### Exercise
Please repeat the lines below, exactly and only, from the one that holds "crate supports various" through the one that holds "available in some".

:::::

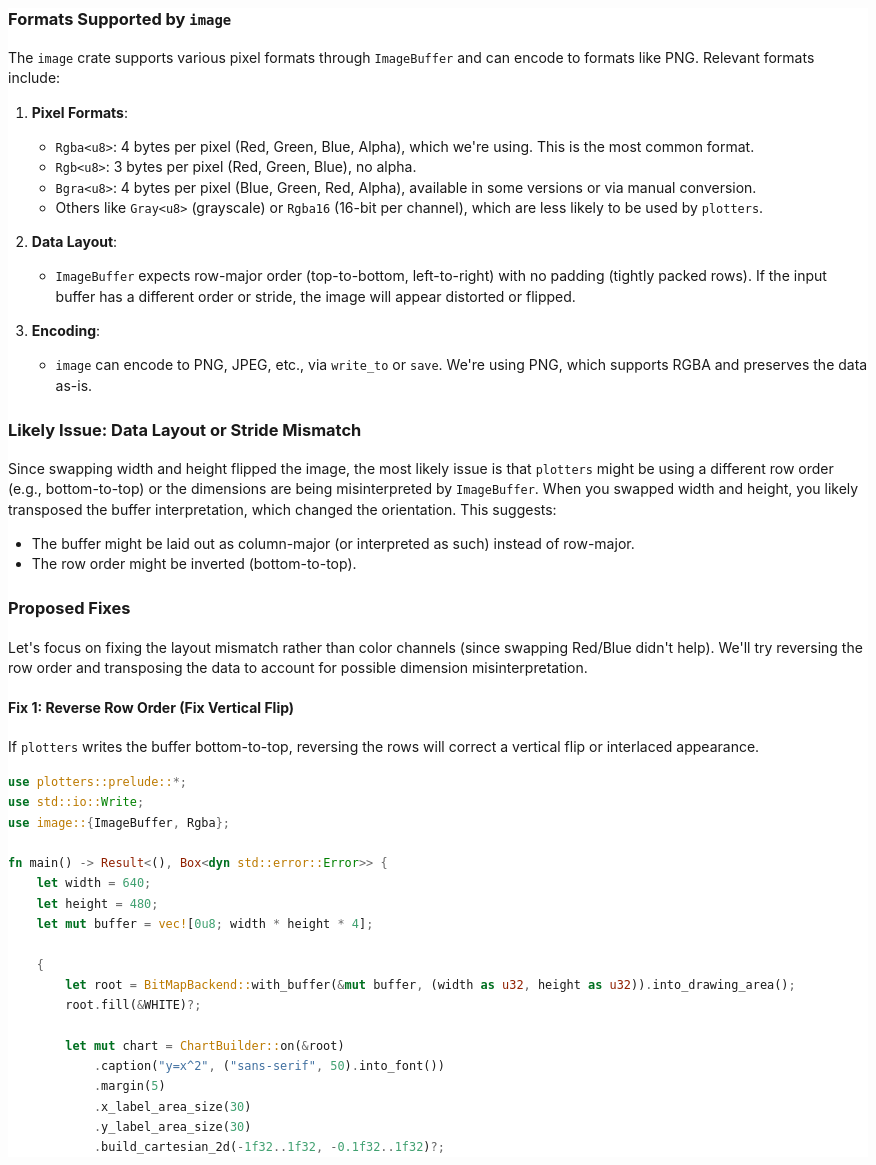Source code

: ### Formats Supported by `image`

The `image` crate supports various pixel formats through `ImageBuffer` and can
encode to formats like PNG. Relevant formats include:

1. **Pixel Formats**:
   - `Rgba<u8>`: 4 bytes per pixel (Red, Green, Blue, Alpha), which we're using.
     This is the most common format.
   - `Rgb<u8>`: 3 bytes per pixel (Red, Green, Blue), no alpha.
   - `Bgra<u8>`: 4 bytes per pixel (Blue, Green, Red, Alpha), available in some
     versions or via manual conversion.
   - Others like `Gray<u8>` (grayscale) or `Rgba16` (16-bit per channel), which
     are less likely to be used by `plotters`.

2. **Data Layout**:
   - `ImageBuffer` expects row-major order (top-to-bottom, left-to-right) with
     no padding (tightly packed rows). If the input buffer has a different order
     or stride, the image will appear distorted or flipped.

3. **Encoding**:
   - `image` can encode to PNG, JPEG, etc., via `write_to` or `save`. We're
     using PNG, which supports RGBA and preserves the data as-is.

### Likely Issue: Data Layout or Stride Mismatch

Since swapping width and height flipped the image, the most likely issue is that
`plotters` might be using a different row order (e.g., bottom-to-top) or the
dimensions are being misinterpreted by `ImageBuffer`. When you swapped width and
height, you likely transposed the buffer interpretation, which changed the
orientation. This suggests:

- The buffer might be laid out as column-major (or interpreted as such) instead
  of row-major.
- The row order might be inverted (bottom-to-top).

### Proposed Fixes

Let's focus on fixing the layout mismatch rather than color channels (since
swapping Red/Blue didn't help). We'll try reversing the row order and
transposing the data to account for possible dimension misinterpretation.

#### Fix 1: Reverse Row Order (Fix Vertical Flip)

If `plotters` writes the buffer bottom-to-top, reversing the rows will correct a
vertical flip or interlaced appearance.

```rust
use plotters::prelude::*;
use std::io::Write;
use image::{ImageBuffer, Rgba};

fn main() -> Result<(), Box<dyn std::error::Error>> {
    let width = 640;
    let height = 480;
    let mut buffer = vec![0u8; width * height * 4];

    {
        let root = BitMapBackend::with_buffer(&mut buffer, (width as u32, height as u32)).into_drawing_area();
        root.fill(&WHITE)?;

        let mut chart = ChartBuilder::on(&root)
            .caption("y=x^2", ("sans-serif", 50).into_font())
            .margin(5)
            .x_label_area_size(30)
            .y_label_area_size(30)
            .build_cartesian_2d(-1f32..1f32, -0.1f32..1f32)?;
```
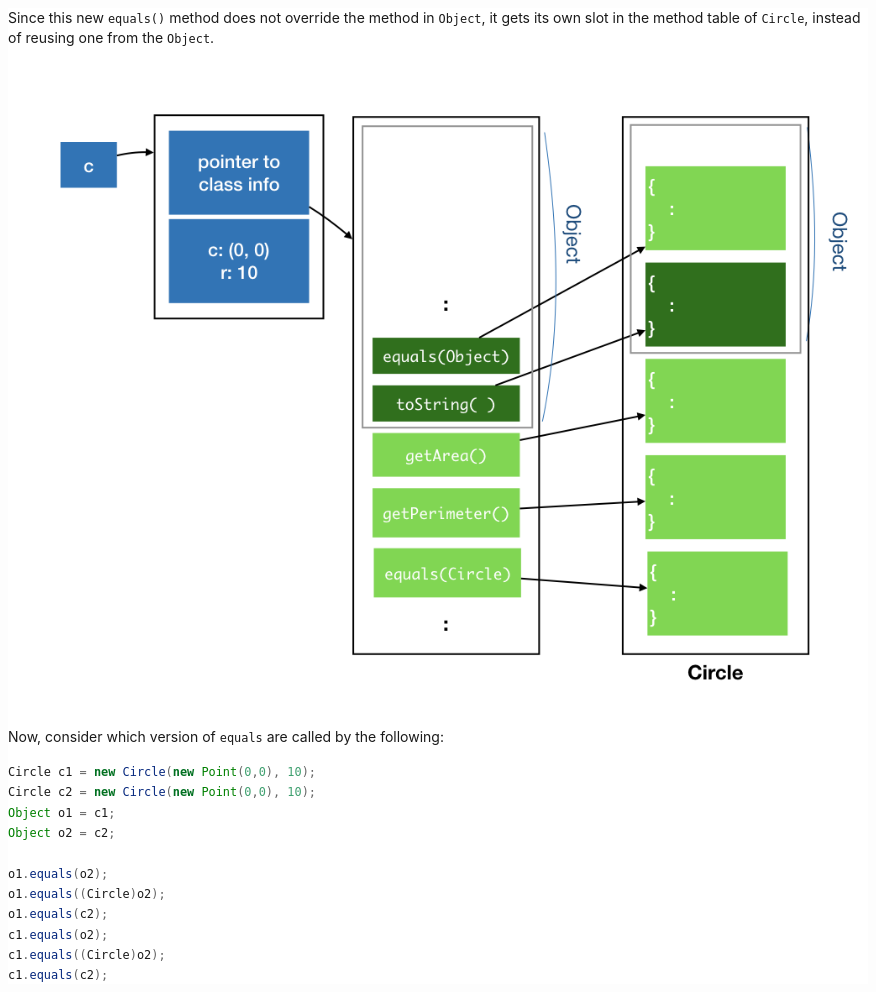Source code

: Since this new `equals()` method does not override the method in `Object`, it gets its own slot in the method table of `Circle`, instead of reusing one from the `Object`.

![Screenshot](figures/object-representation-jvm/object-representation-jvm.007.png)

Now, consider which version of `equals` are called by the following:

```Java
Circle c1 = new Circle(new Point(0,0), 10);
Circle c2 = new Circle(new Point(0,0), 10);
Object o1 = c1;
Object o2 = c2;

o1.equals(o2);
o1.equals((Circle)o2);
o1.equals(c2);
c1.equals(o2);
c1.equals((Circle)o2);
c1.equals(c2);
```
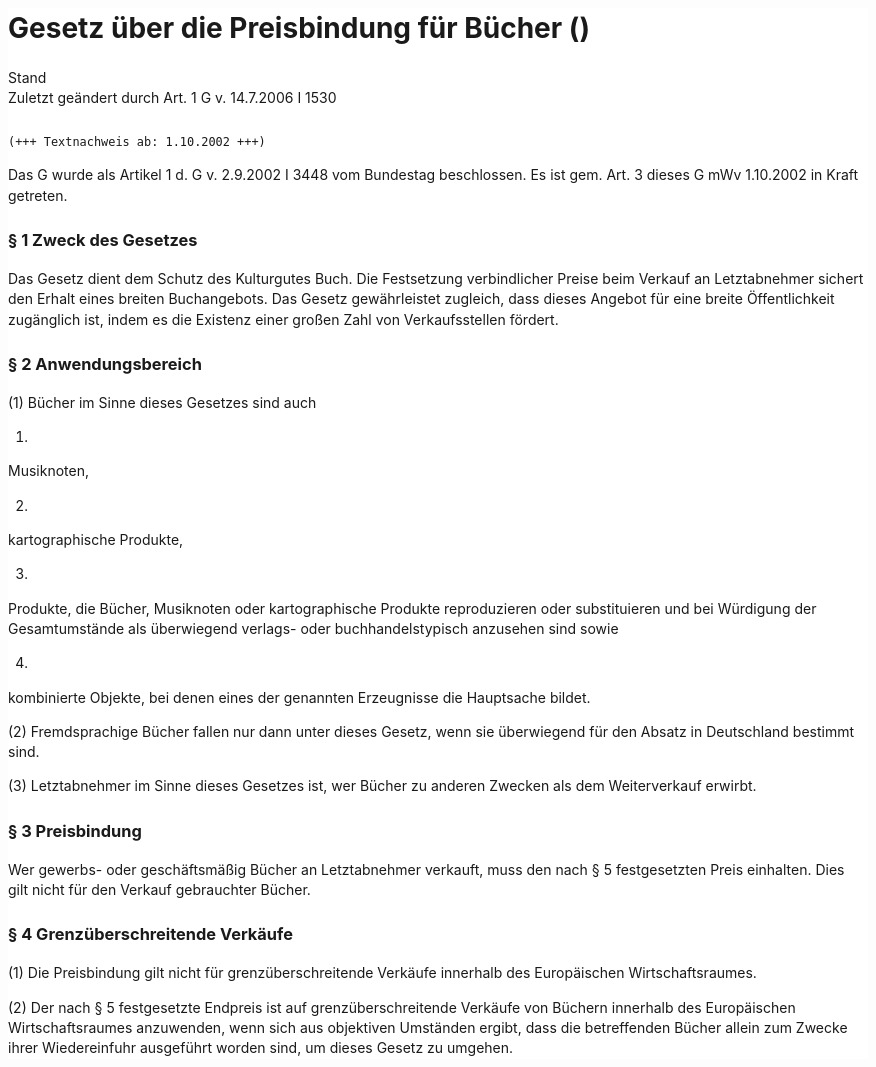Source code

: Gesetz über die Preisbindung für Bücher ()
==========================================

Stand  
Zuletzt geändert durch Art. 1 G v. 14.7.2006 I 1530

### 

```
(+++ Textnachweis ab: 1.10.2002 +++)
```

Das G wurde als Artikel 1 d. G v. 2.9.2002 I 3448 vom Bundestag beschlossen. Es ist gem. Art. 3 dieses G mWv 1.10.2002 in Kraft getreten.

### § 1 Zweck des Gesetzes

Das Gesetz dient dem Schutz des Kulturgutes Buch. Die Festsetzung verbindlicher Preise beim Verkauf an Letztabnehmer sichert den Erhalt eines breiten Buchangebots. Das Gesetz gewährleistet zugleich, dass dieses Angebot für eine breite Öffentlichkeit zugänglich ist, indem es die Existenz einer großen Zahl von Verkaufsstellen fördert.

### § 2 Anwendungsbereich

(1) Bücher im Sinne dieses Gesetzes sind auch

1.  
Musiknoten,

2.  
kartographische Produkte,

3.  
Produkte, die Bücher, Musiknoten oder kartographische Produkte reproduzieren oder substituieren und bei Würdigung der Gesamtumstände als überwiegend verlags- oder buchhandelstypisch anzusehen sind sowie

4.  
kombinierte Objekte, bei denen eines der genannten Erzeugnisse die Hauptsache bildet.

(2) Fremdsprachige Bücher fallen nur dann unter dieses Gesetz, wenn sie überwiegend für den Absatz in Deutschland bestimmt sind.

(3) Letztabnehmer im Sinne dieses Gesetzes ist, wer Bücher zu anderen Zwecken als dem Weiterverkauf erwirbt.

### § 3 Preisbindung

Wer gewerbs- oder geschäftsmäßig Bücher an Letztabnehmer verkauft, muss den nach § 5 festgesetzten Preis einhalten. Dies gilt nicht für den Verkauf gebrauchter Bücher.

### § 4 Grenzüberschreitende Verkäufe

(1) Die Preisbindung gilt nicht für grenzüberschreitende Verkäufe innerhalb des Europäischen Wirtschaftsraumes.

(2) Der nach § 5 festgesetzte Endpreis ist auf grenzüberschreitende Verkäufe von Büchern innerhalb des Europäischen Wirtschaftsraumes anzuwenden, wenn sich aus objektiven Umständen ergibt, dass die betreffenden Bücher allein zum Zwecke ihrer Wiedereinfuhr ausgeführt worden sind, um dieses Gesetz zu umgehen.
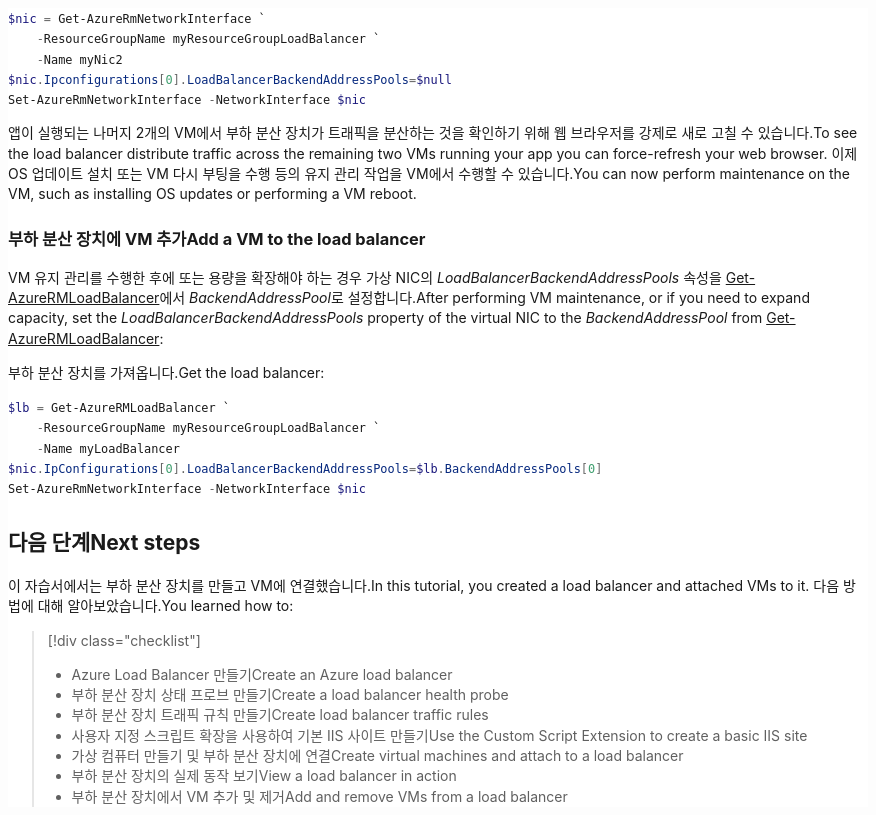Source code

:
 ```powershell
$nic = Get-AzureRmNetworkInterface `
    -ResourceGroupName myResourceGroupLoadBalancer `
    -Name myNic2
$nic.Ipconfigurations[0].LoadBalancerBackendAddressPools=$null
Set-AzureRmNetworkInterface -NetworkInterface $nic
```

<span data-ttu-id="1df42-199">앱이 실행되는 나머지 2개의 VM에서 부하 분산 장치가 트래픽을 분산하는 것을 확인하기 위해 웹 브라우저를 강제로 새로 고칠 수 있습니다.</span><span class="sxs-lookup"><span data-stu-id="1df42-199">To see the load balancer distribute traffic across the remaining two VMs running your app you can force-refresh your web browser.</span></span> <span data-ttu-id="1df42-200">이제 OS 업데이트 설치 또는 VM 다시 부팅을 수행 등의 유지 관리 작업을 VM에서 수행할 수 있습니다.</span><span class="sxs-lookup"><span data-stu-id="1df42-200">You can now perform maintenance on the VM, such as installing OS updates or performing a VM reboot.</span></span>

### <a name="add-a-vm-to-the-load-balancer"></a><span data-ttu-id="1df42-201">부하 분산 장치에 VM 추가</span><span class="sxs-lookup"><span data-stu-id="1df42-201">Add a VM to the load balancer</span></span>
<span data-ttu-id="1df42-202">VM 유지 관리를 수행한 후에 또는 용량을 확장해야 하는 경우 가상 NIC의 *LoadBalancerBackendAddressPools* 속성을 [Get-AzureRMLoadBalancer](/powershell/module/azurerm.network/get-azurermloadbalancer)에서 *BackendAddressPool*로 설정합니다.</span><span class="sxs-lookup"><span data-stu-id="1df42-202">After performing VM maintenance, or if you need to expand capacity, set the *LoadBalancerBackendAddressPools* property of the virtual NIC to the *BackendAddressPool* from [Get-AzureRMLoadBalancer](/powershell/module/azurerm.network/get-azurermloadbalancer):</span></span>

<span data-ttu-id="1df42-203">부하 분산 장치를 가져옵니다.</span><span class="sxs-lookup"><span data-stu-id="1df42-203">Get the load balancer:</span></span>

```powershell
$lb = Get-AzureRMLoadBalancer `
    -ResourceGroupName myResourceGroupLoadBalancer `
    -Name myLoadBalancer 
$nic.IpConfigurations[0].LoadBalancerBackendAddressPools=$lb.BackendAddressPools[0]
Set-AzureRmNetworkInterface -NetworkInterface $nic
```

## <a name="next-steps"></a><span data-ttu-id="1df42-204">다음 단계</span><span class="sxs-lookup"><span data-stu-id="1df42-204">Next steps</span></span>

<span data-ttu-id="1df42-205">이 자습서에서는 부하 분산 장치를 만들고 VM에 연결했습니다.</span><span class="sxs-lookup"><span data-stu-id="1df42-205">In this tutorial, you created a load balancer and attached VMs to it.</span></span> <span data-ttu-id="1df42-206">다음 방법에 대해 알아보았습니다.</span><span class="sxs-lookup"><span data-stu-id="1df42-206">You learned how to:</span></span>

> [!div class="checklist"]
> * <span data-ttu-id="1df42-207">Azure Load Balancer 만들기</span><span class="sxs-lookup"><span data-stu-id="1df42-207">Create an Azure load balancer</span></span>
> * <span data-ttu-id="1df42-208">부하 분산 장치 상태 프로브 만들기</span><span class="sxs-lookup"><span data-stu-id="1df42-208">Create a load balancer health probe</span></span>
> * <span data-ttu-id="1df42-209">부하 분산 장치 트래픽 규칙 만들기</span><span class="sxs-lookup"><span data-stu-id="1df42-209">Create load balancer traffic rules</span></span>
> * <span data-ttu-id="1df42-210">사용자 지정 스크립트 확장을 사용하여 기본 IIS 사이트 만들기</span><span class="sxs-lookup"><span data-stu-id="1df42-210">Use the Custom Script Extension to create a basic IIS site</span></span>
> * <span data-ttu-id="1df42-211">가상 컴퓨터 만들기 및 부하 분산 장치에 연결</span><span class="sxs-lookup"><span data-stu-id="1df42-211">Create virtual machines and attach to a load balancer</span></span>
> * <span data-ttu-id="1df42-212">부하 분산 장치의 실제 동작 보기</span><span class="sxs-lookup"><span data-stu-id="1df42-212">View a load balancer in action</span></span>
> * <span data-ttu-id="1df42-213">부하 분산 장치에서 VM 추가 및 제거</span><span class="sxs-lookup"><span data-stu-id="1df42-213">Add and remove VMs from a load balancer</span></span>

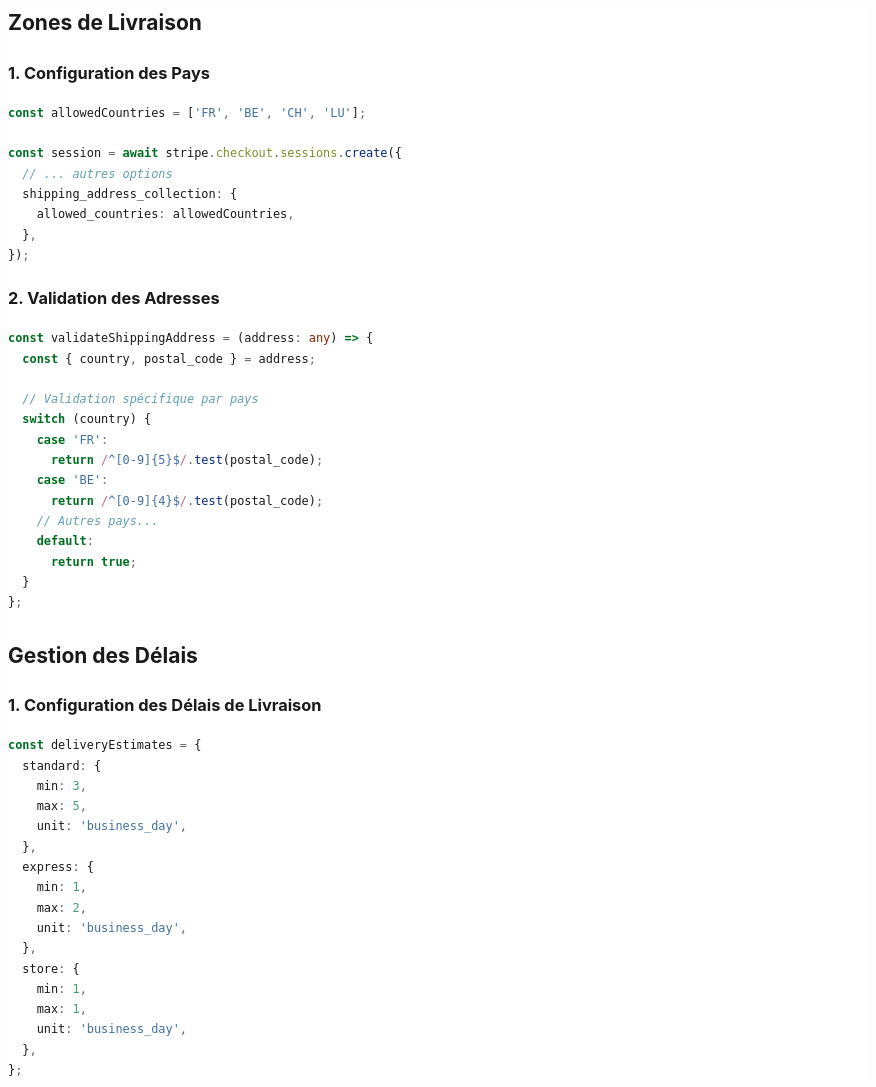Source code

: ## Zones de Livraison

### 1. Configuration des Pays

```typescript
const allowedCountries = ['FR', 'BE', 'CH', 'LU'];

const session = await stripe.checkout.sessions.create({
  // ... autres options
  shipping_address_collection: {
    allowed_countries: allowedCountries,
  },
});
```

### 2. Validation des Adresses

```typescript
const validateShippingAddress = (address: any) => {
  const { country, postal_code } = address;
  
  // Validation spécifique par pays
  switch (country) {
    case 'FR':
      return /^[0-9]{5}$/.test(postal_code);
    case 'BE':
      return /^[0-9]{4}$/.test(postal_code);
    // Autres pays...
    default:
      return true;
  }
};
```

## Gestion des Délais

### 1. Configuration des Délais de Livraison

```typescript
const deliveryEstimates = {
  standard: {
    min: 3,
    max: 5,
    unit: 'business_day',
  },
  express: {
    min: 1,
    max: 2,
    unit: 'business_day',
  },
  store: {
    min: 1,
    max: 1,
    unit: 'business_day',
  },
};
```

:::::

### Task output
The `image` crate supports various pixel formats through `ImageBuffer` and can
encode to formats like PNG. Relevant formats include:

1. **Pixel Formats**:
   - `Rgba<u8>`: 4 bytes per pixel (Red, Green, Blue, Alpha), which we're using.
     This is the most common format.
   - `Rgb<u8>`: 3 bytes per pixel (Red, Green, Blue), no alpha.
   - `Bgra<u8>`: 4 bytes per pixel (Blue, Green, Red, Alpha), available in some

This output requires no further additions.